The analysis has traced interlinkages and sequential developments which shed additional light on the evolving nature of this dynamical field. It also brought to light valuable insights into the emergent governance regime: most interactions are accommodated within the existing governance architecture, such as the UN system, established IOs, and international standard-setting bodies. Supranational organizations such as the EU and the OECD have demonstrated remarkable agency in shaping global AI governance.

Whether these observations parallel developments in other global governance architectures (e.g., climate, nuclear safety, or Internet) would be an interesting avenue for future research. Also, the complementary future analysis could look in more detail at the strategies and actions of nation-states and how these engage on the global level in shaping AI governance.
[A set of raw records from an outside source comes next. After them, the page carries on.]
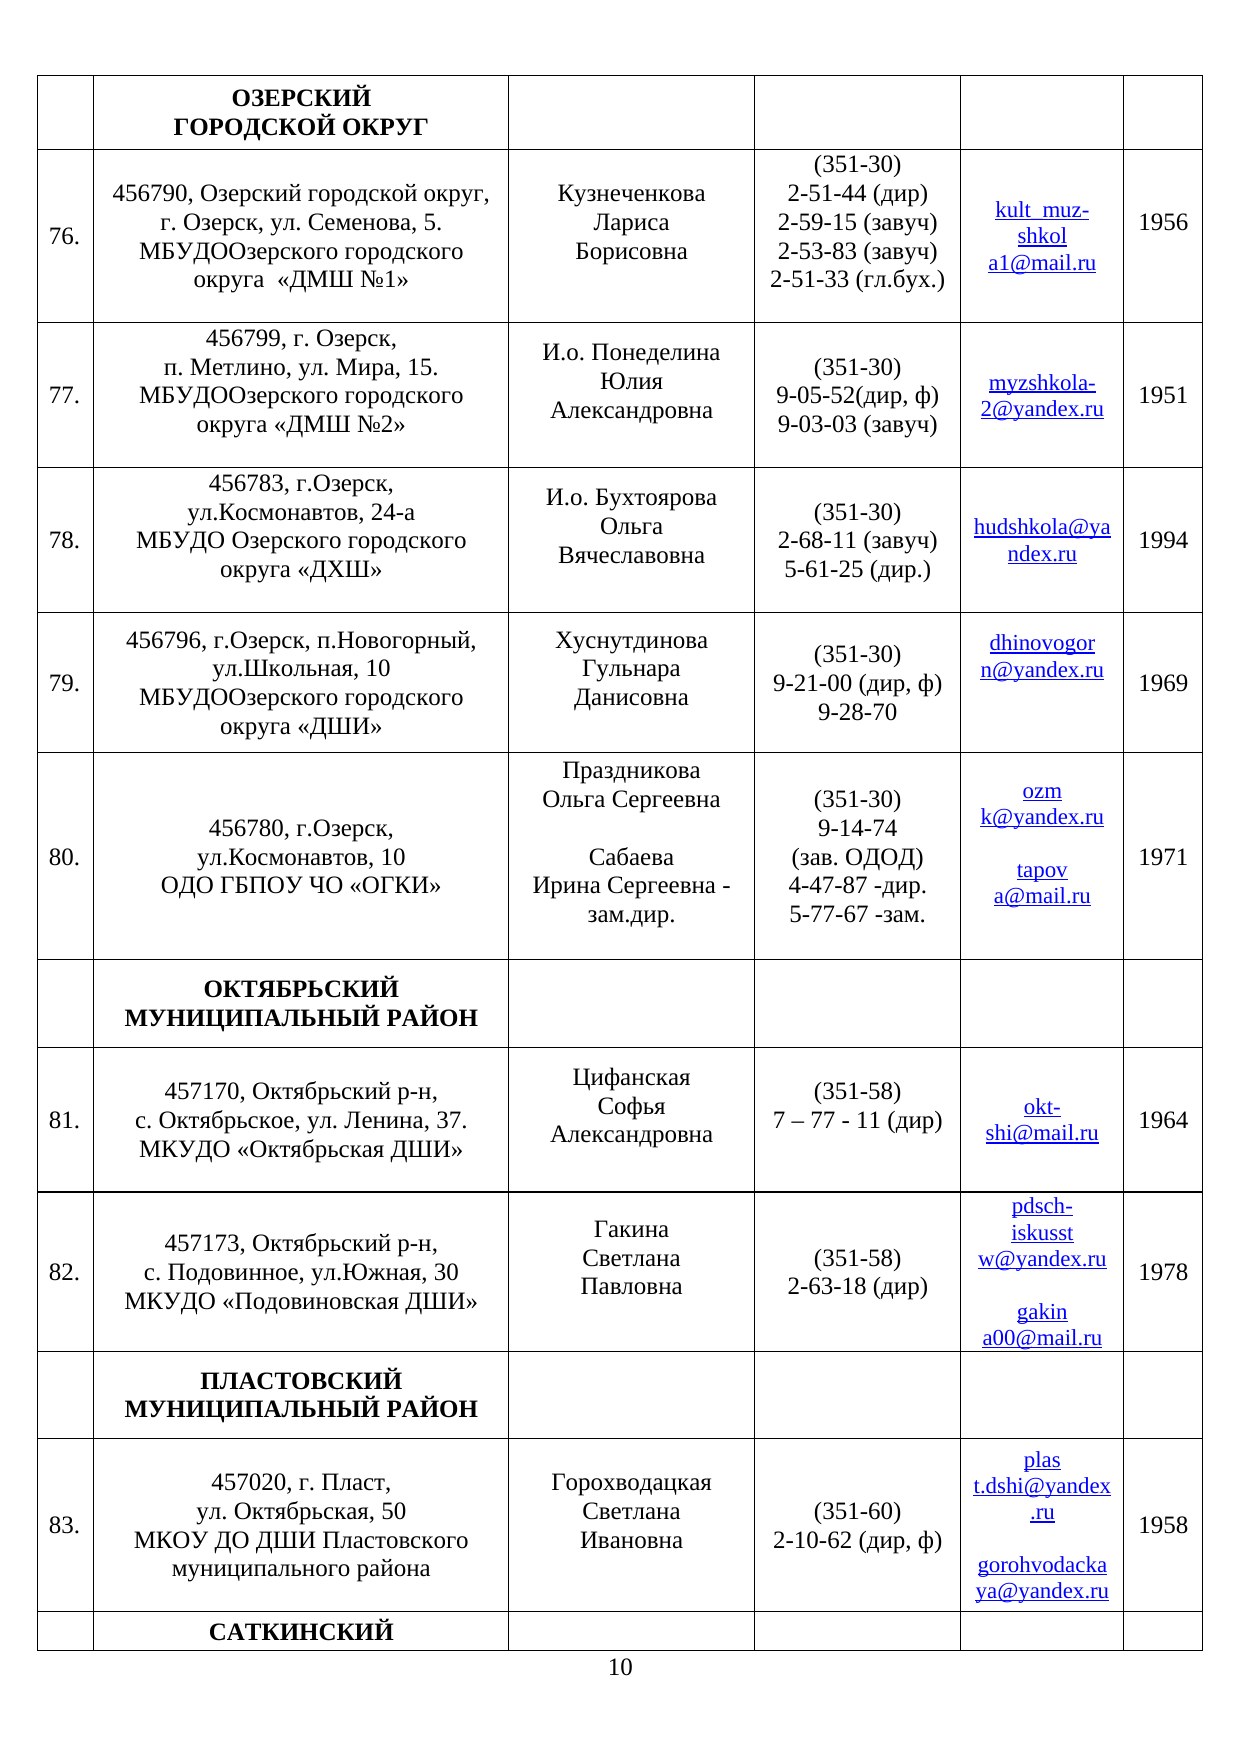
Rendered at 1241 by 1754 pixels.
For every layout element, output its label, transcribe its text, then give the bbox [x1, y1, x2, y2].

table_cell 457173, Октябрьский р-н, с. Подовинное, ул.Южная, 30 МКУДО «Подовиновская ДШИ» [94, 1193, 508, 1351]
table_cell [961, 960, 1123, 1047]
table_cell myzshkola-2@yandex.ru [961, 323, 1123, 467]
table_cell Хуснутдинова Гульнара Данисовна [509, 613, 754, 752]
table_cell [961, 76, 1123, 148]
table_cell dhinovogorn@yandex.ru [961, 613, 1123, 752]
table_cell [1124, 960, 1202, 1047]
table_cell [38, 1193, 93, 1351]
table_cell [509, 76, 754, 148]
table_cell Горохводацкая Светлана Ивановна [509, 1439, 754, 1611]
table_cell (351-30) 2-51-44 (дир) 2-59-15 (завуч) 2-53-83 (завуч) 2-51-33 (гл.бух.) [755, 150, 960, 322]
table_cell [1124, 1612, 1202, 1650]
table_cell hudshkola@yandex.ru [961, 468, 1123, 612]
table_cell [38, 1048, 93, 1191]
table_cell [38, 1352, 93, 1437]
table_cell [961, 1352, 1123, 1437]
table_cell 1969 [1124, 613, 1202, 752]
table_cell [509, 1352, 754, 1437]
table_cell [509, 1612, 754, 1650]
table_cell 1994 [1124, 468, 1202, 612]
table_cell (351-58) 7 – 77 - 11 (дир) [755, 1048, 960, 1191]
table_cell (351-30) 2-68-11 (завуч) 5-61-25 (дир.) [755, 468, 960, 612]
table_cell 456783, г.Озерск, ул.Космонавтов, 24-а МБУДО Озерского городского округа «ДХШ» [94, 468, 508, 612]
table_cell 1978 [1124, 1193, 1202, 1351]
table_cell И.о. Бухтоярова Ольга Вячеславовна [509, 468, 754, 612]
table_cell (351-58) 2-63-18 (дир) [755, 1193, 960, 1351]
table_cell kult_muz-shkola1@mail.ru [961, 150, 1123, 322]
table_cell 456780, г.Озерск, ул.Космонавтов, 10 ОДО ГБПОУ ЧО «ОГКИ» [94, 753, 508, 959]
table_cell 1951 [1124, 323, 1202, 467]
table_cell Праздникова Ольга Сергеевна Сабаева Ирина Сергеевна -зам.дир. [509, 753, 754, 959]
table_cell 1964 [1124, 1048, 1202, 1191]
table_cell ozmk@yandex.ru tapova@mail.ru [961, 753, 1123, 959]
table_cell [755, 960, 960, 1047]
table_cell [755, 1612, 960, 1650]
table_cell [38, 613, 93, 752]
table_cell (351-30) 9-05-52(дир, ф) 9-03-03 (завуч) [755, 323, 960, 467]
table_cell [509, 960, 754, 1047]
table_cell [38, 323, 93, 467]
table_cell [755, 76, 960, 148]
table_cell pdsch-iskusstw@yandex.ru gakina00@mail.ru [961, 1193, 1123, 1351]
table_cell Кузнеченкова Лариса Борисовна [509, 150, 754, 322]
table_cell ОЗЕРСКИЙ ГОРОДСКОЙ ОКРУГ [94, 76, 508, 148]
table_cell [38, 1612, 93, 1650]
table_cell [961, 1612, 1123, 1650]
table_cell И.о. Понеделина Юлия Александровна [509, 323, 754, 467]
table_cell [755, 1352, 960, 1437]
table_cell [94, 1612, 508, 1650]
table_cell ОКТЯБРЬСКИЙ МУНИЦИПАЛЬНЫЙ РАЙОН [94, 960, 508, 1047]
table_cell (351-30) 9-21-00 (дир, ф) 9-28-70 [755, 613, 960, 752]
table_cell [38, 76, 93, 148]
table_cell [1124, 76, 1202, 148]
table_cell Цифанская Софья Александровна [509, 1048, 754, 1191]
table_cell (351-30) 9-14-74 (зав. ОДОД) 4-47-87 -дир. 5-77-67 -зам. [755, 753, 960, 959]
table_cell [38, 468, 93, 612]
table_cell [38, 1439, 93, 1611]
table_cell . Пласт, ул. Октябрьская, 50 МКОУ ДО ДШИ Пластовского муниципального района [94, 1439, 508, 1611]
table_cell 456796, г.Озерск, п.Новогорный, ул.Школьная, 10 МБУДООзерского городского округа «ДШИ» [94, 613, 508, 752]
table_cell [1124, 1352, 1202, 1437]
table_cell plast.dshi@yandex.ru gorohvodackaya@yandex.ru [961, 1439, 1123, 1611]
table_cell [38, 753, 93, 959]
table_cell 1958 [1124, 1439, 1202, 1611]
table_cell ПЛАСТОВСКИЙ МУНИЦИПАЛЬНЫЙ РАЙОН [94, 1352, 508, 1437]
table_cell 1956 [1124, 150, 1202, 322]
table_cell 457170, Октябрьский р-н, с. Октябрьское, ул. Ленина, 37. МКУДО «Октябрьская ДШИ» [94, 1048, 508, 1191]
table_cell 456790, Озерский городской округ, г. Озерск, ул. Семенова, 5. МБУДООзерского городского округа «ДМШ №1» [94, 150, 508, 322]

Building on such descriptive empirical work, further research on global AI governance could engage more thoroughly with analytical and theoretical questions. We might ask, for instance, how this nascent global AI governance system fits into the wider global governance architecture (see [65]). Or, in the absence of singular central authority in the global AI governance system, what polcycentricity theory [66, 67] can tell us about the way in which actors mutually adjust and order relationships with one another.